“Not at all.” Feeling as if he’d entered a world where nothing made sense, he crossed to slump into one of the gilt armchairs set opposite the Caravaggio.
“Good.” Meg followed him and took the chair beside his.
He hardly knew how to respond. As he examined the unpalatable truth, his stomach churned with angry disbelief. “So that’s why she’s been so nice to me.”
“Don’t be a blockhead, Sir Charles. She likes you.”
“As a husband for her niece.” His voice emerged as a growl. He raised his head and studied Meg. “She doesn’t see me as her suitor at all, does she?”
Meg’s expression made her look much wiser than her eighteen years warranted. “Don’t be angry with her.”
“I’m not.” Which was a blatant lie. At the moment, he burned to corner Sally and insist that she came to her senses.
“Yes, you are, and I don’t blame you. But it’s not her fault. I want you to see that.”
“How the devil can I see that?”
Meg sighed. “Because I’m going to break a few confidences and tell you things you couldn’t know.”
He frowned, as curiosity set a brake on his rising temper. “Are you sure?”
“Do you really love her?”
“With every beat of my heart.”
“And you want to marry her?”
Despite the moment’s seriousness, his lips twisted into a wry smile. “Do you have the right to ask me that?”
Meg shrugged. “She has nobody else to look after her.”
“What about your father?”
“He has enough on his plate, with six daughters to marry off. The affairs of his youngest sister come well down on his list of things to worry about.

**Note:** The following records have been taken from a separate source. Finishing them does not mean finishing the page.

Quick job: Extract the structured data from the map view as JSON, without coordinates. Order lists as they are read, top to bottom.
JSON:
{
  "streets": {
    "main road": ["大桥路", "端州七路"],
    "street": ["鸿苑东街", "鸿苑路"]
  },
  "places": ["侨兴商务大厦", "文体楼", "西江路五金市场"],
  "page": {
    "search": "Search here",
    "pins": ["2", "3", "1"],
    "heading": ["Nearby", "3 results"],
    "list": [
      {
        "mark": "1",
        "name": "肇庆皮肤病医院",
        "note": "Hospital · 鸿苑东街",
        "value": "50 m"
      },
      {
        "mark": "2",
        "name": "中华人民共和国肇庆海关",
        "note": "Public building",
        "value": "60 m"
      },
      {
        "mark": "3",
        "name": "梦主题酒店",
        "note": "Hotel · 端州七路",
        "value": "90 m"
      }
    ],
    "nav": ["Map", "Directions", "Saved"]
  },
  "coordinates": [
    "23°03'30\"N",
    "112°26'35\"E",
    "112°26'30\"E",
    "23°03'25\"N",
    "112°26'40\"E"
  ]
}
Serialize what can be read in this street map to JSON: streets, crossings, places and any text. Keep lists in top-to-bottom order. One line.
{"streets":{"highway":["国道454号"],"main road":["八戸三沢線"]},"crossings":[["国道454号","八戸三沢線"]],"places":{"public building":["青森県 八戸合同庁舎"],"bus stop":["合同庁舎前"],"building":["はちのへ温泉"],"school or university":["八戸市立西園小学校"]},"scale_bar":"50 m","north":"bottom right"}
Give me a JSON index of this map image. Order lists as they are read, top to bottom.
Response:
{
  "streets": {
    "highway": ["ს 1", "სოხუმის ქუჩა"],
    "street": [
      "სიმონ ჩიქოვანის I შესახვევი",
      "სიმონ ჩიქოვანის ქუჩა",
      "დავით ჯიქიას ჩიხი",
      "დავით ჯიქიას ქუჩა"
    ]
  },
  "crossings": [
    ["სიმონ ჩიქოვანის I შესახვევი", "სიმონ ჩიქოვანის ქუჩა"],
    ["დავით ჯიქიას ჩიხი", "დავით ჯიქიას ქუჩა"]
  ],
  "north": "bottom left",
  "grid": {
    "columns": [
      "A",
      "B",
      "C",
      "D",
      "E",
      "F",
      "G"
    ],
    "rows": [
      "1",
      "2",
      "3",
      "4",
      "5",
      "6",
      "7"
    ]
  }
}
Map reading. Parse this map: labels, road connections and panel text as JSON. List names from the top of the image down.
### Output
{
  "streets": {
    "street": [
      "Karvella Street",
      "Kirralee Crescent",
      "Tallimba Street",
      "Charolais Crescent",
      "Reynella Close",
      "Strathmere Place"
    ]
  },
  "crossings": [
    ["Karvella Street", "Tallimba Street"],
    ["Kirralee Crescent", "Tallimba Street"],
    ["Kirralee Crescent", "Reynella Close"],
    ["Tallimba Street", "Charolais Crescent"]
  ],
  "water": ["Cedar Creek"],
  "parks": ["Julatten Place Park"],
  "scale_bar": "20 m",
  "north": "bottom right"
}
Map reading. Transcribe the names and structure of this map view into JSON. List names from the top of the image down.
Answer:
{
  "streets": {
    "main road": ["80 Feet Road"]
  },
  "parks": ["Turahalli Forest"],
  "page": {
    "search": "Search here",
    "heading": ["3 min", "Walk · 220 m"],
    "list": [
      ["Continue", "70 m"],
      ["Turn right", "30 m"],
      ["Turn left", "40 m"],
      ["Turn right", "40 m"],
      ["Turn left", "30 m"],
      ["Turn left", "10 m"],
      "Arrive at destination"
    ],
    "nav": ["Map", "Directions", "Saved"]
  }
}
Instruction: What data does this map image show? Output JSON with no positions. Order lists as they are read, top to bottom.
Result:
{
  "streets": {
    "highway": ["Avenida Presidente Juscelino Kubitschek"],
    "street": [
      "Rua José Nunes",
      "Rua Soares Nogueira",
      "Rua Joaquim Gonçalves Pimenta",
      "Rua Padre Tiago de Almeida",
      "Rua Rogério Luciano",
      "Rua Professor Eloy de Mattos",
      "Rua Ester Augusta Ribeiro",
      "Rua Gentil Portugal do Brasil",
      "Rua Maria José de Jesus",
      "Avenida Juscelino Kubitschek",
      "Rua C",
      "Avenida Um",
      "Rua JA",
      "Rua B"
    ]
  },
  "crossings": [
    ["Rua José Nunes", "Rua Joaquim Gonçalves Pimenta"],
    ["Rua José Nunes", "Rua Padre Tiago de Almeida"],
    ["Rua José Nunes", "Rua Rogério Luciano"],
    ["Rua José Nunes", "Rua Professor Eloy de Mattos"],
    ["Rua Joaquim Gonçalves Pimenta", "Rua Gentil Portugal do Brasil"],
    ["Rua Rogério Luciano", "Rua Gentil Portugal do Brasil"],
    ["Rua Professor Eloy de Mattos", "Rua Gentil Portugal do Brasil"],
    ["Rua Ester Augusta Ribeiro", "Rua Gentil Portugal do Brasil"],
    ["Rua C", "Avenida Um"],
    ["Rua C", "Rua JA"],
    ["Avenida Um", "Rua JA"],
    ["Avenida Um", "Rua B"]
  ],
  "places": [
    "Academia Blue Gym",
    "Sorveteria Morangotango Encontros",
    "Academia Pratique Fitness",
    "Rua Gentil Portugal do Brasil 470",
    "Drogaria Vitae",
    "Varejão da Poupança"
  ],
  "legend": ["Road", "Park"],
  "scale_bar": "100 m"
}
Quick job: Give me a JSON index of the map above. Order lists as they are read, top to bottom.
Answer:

So do you mean marriage?”
“Of course.” He sighed, and enough resentment lingered to add an edge to his words. “I hoped she’d come around to my way of thinking in her own time, but I hadn’t counted on her asinine plans to marry us off.”
“I think if you leave it to Aunt Sally, she’ll never come around to the idea that you want to marry her.”
“I begin to wonder if you’re right.” He was starting to realize that a man could bash himself to pieces against the barriers Sally raised against the world and still make no crack in her defenses. “What do you suggest? Pouncing?”
Somewhat to his relief, Meg’s giggle brought her back to looking like an eighteen-year-old girl. “It might be something to consider. You’re always so careful with her. I’ve noticed, even if Aunt Sally hasn’t.”
“It’s odd—she’s so bright and vital, yet at heart, there’s something fragile about her.”
“You are the right man for her.” Meg’s smile glowed with approval. “I always thought so, and you just proved it.”
“While she thinks I’m right for you,” Charles snapped, still stung at how badly Sally had misjudged him.
Meg sighed. “Aunt Sally is clever about people—mostly. But she’s completely blind when she looks at herself. She believes she’s past the age where romance and marriage are possible.”
“I know. She told me. It’s so deuced frustrating.” With an impatient gesture, he ran his hand through his hair. “She’s only thirty-one.”
“She’s convinced she’s too old to attract a husband—at least one who doesn’t want a sensible woman to run his house and comfort his last years.” Meg’s eyes sharpened. “Did you know my late uncle, Lord Norwood?”
“No.”
“Lucky you.” Her mouth turned down in contempt. “He was an awful man. Dull, stolid, sure he knew best on every matter under the sun. A bore and a bully. I don’t know how my aunt lived with him for nearly ten years without coshing him with a fire iron. And he never did much to hide his disappointment about not siring an heir.”